Comunque, l’immaginazione di Dante cantò in poesia il cielo stellato non come fosse un ronzio, ma come una danza circolare armonica e le molti fonti classiche, teologiche (e chissà cos’altro), che lo portarono a corroborare questa visione, non fecero altro che amplificare un sentire che era comune all’uomo di un tempo: l’attrazione affascinata per l’idea che il fondamento della cose risiedesse in un movimento ordinato e circolare attorno a un centro. Quello stesso semplice sentire popolare che è testimoniato, non a caso, dalle coreografie di molte danze folkloristiche: un’armonia vivace e gioiosa attorno a un punto fisso che ordina e attrae. Così il signor Chesterton commentò  la visione dantesca del Paradiso: «Dante ha fatto danzare i cieli, questo simbolo è molto appropriato alla filosofia. C’è stata una certa rottura o un brusco cambiamento nella storia che non si può sintetizzare in modo più brusco se non dicendo che fino a un certo punto la vita è stata pensata come una Danza e poi è stata pensata come una Corsa. In un caso c’è un movimento ricorrente e ciclico, perché viene riconosciuto un centro, mentre nell’altro caso c’è un movimento affrettato e progressivo perché c’è un obiettivo sconosciuto».

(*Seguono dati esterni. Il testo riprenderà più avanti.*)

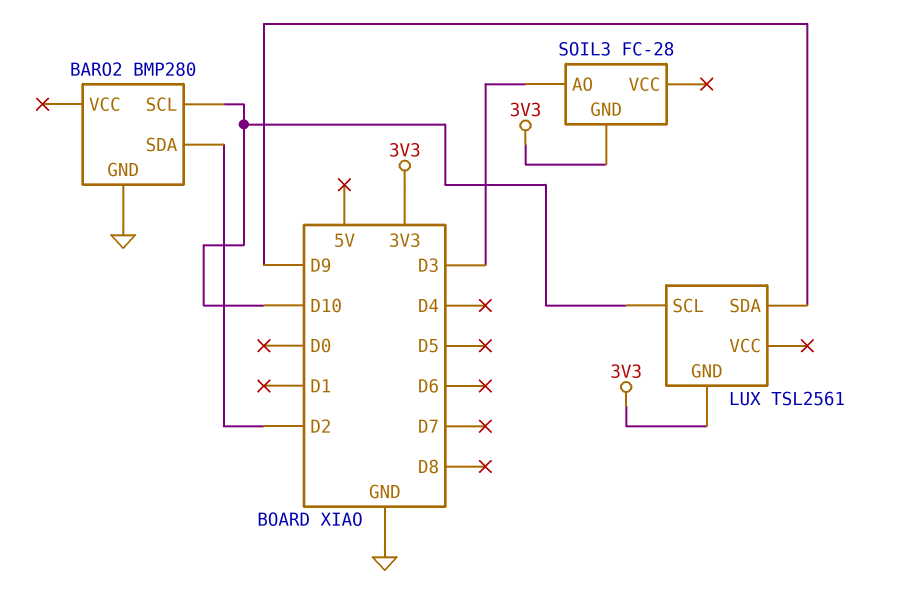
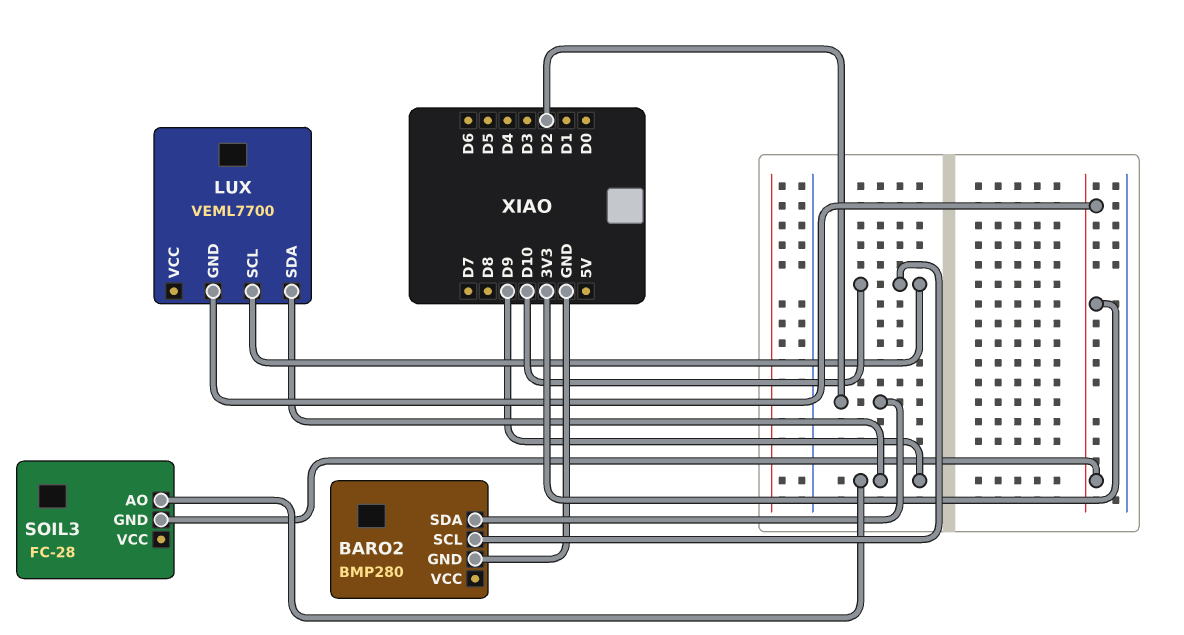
LUX: TSL2561 -> VEML7700
SOIL3 pin AO: D3 -> D9

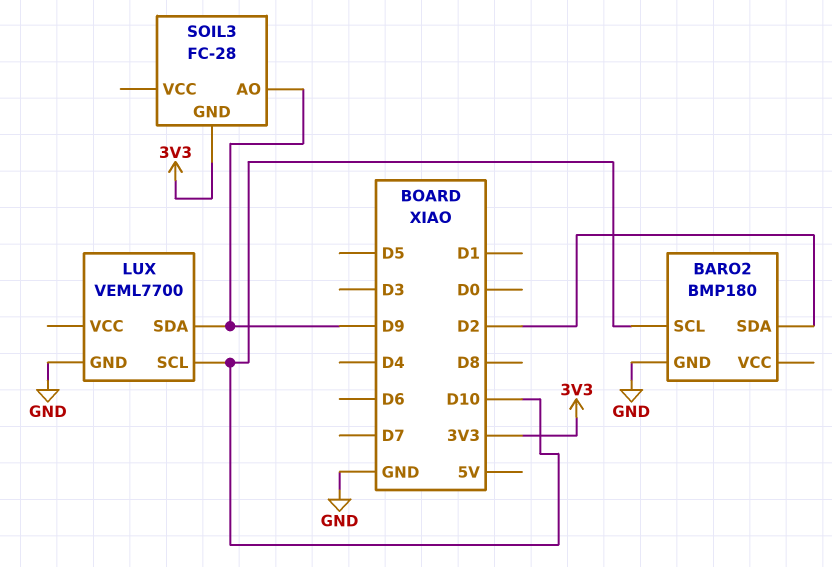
BARO2: BMP280 -> BMP180
LUX pin GND: 3V3 -> GND

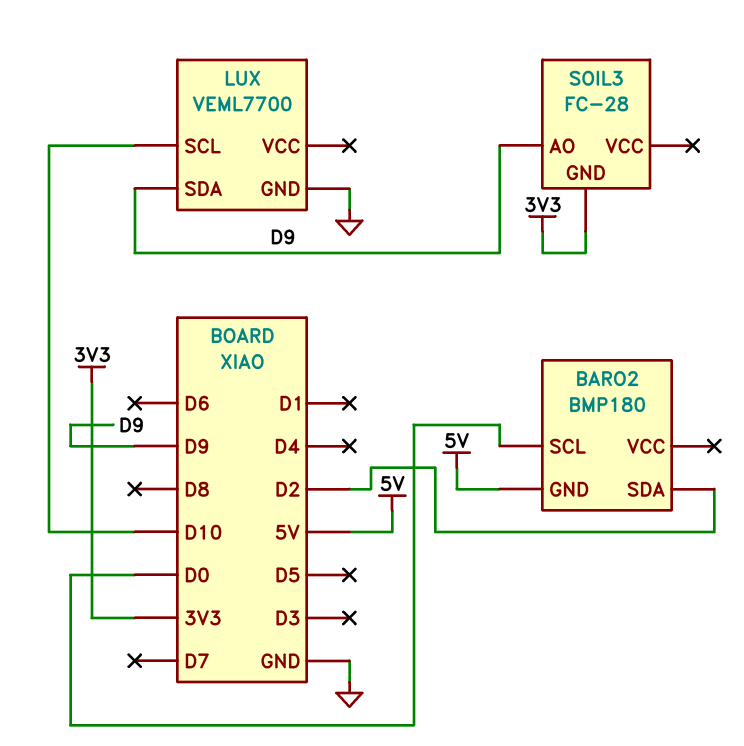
BARO2 pin GND: GND -> 5V
BARO2 pin SCL: D10 -> D0

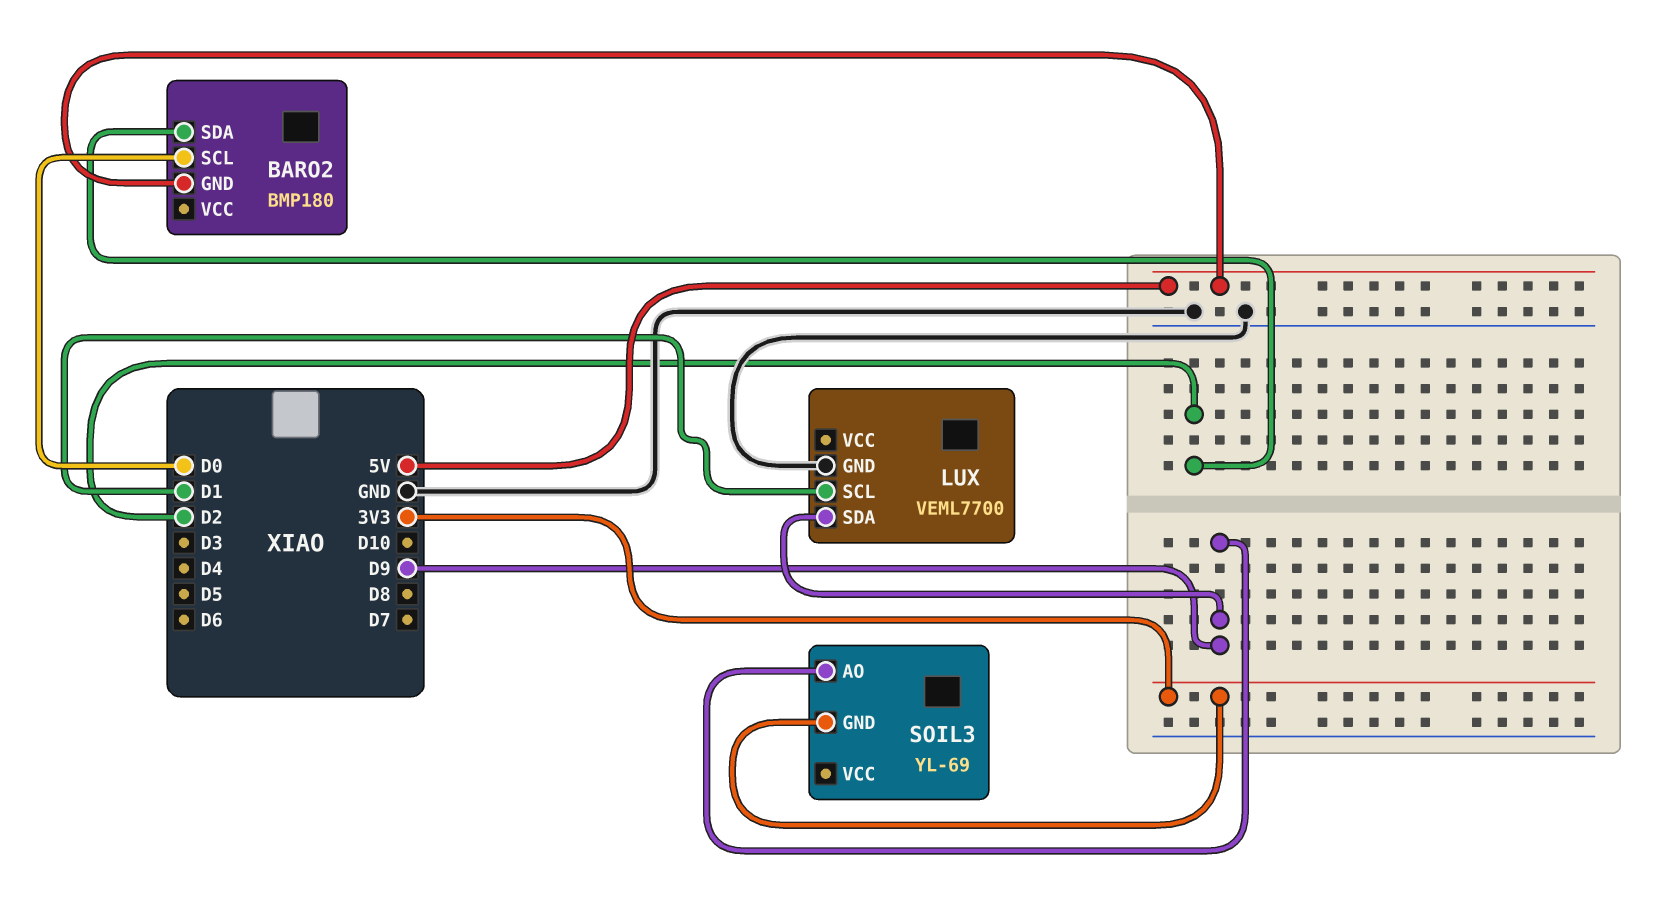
LUX pin SCL: D10 -> D1
SOIL3: FC-28 -> YL-69

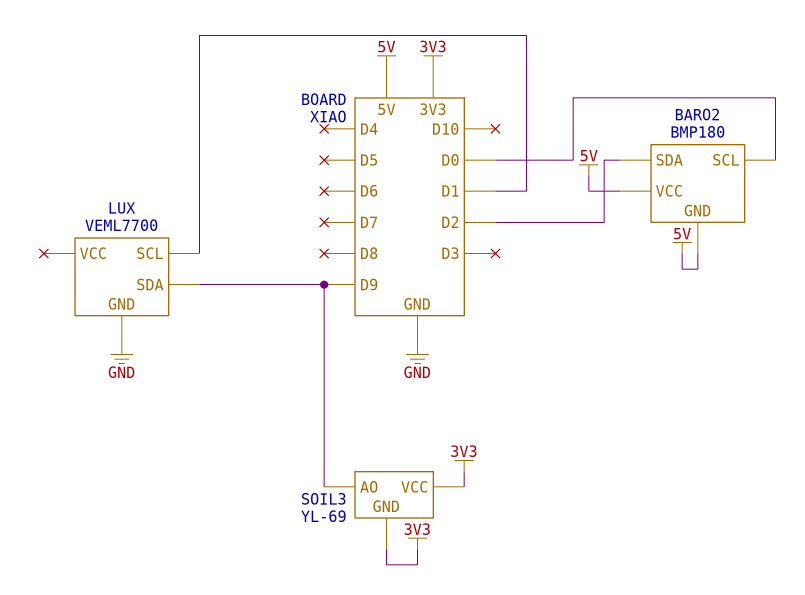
BARO2 pin VCC: none -> 5V
SOIL3 pin VCC: none -> 3V3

Quando Dante fece danzare i cieli del Paradiso le galassie nane attorno ad Andromeda stavano anch’esse già danzando circolarmente, e non disordinatamente, da chissà quanto tempo. A me che sono poco scientifica e molto poetica verrebbe da dire che il canto dell’uomo ripeteva l’eco lontano del canto dell’universo. Ma mi congedo usando parole un po’ più scientifiche: la cosa curiosa di questo girotondo scoperto dal giovane Neil è che mette in subbuglio tutta la teoria di formazione delle galassie, proprio perché le galassie nane sono quelle più numerose nell’universo e ci parlano di un tempo molto più antico di quello in cui si sono formate galassie più grandi, come la nostra Via Lattea. Se la loro voce è l’armonia di un cerchio perfetto come l’ha visto Neil Ibata, e non un’anarchica accozzaglia di ronzanti api celesti, allora bisognerà abituarsi all’imbarazzo di spodestare il caos dal trono. La pagina del sito dell’Università di Strasburgo dedicata all’approfondimento di questa notizia si chiude con questa constatazione: «Sembra che queste piccolissime galassie siano intente a procurarci una tra le più grandi sfide per la nostra comprensione». È così, i piccoli riservano sempre sorprese.